Y aquí aterrizamos en la estación última del viaje hacia la generación y formación del dictador, como es su rol de dador de libertades, pues las mismas existen, pueden existir, porque en su infinita bondad y sabiduría el dictador permite que individuos, grupos y partidos disfruten de este bien que no es consecuencia del desarrollo, la dinámica o progresos sociales, sino de la voluntad del “Lord Protector”.
Desde luego que estoy hablando de una modalidad renovada, actualizada, y sofisticada de dictadura, como es la que surgió en América Latina después de la “Guerra Fría”, y que en su afán por burlar el cerco de las organizaciones multilaterales que tutelan el estado de derecho y la democracia constitucional, accede al poder a través de procesos electorales, dice que gobierna en nombre de la Constitución y las Leyes, mientras en los hechos va horadando las instituciones, acabando con la independencia de los poderes, negando el contrato social consensuado, la inclusión y la pluralidad y sacando a flote al déspota, al tirano y dictador de siempre.
Daniel Ortega en Nicaragua, Hugo Chávez y su sucesor Nicólas Maduro en Venezuela, Rafael Correa en Ecuador y Evo Morales en Bolivia son los puntales de esta neodictadura que tiene como directores y maestros de ceremonia a los dictadores más longevos de los tiempos que corren: los hermanos, Fidel y Raúl Castro.
Panas, cofrades, compinches, socios, íntimos de los dictadores que se cayeron (Moamar Gaddafi, Mahmoud Ahmadinejad) o aún quedan, en el Medio Oriente como Bashar Al Assad de Siria; empeñado en detener a sangre y fuego las olas de protestas que terminarán arrojándolo del mando.

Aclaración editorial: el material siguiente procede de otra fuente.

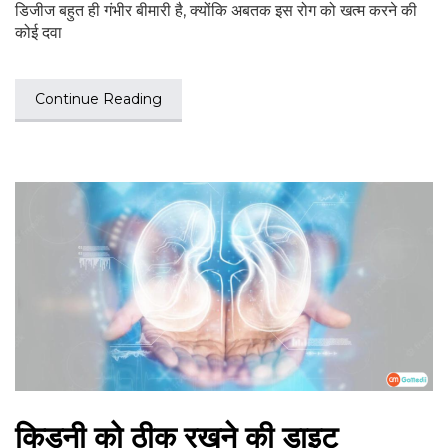
डिजीज बहुत ही गंभीर बीमारी है, क्योंकि अबतक इस रोग को खत्म करने की
कोई दवा
Continue Reading
किडनी को ठीक रखने की डाइट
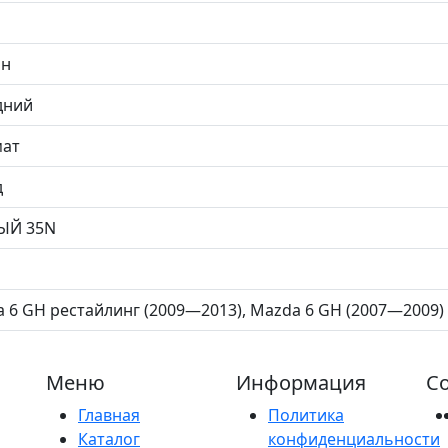
ин
дний
мат
д
ЫЙ 35N
 6 GH рестайлинг (2009—2013), Mazda 6 GH (2007—2009) 2.
Меню
Информация
Со
Главная
Политика
Каталог
конфиденциальности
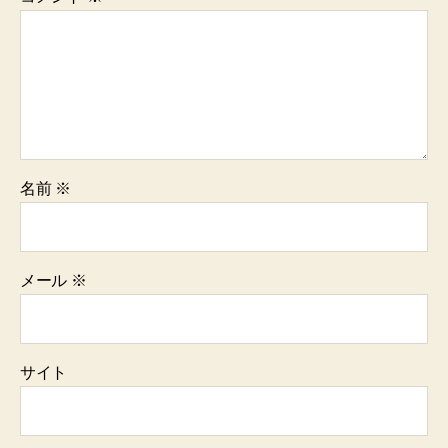
名前
※
メール
※
サイト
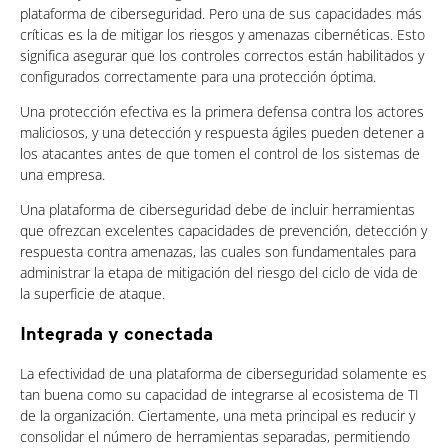
plataforma de ciberseguridad. Pero una de sus capacidades más
críticas es la de mitigar los riesgos y amenazas cibernéticas. Esto
significa asegurar que los controles correctos están habilitados y
configurados correctamente para una protección óptima.
Una protección efectiva es la primera defensa contra los actores
maliciosos, y una detección y respuesta ágiles pueden detener a
los atacantes antes de que tomen el control de los sistemas de
una empresa.
Una plataforma de ciberseguridad debe de incluir herramientas
que ofrezcan excelentes capacidades de prevención, detección y
respuesta contra amenazas, las cuales son fundamentales para
administrar la etapa de mitigación del riesgo del ciclo de vida de
la superficie de ataque.
Integrada y conectada
La efectividad de una plataforma de ciberseguridad solamente es
tan buena como su capacidad de integrarse al ecosistema de TI
de la organización. Ciertamente, una meta principal es reducir y
consolidar el número de herramientas separadas, permitiendo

En otras palabras: alzamientos, protestas, manifestaciones y elecciones no son argumentos suficientes para que estas figuras sedientas de poder y acepten que sus días han concluido y no les queda otro camino que irse a sus casas, al exilio, o a donde sus circunstancias decidan.
Aún más: pueden estar carcomidos por los años, por los embates del tiempo implacable e incontrolable, contar 80, 85, 90 años, e incluso, padecer enfermedades incurables que les recomendarían hacer un alto para dedicarse a su salud y garantizarse una recuperación con calidad de vida; pero no, ahí están, sacándole el juguito a su ego, tratando de demostrar y demostrase que aún pueden, cuando es evidente que lo que les toca es reconocer que son mortales y gobernar en contra de la biología, o de los informes médicos, es una ilusión aberrante, atroz, inhumana.
Pero el miedo es la pasión dominante en los dictadores, el temor de dar cuentas ante una instancia o tribunal que no se previó, y no conocer que la compasión ante los que nada pueden, ante los desvalidos, es también un rasgo constitutivo de la naturaleza humana.
De Platón a Maquiavelo, de Donoso Cortés a George Orwell se ha tratado de definir al dictador y su dictadura. Yo, sin embargo, me quedo con esta aproximación del novelista italiano, Alberto Moravia: “Una dictadura es un estado en el que todos temen a uno, y uno teme a todos”.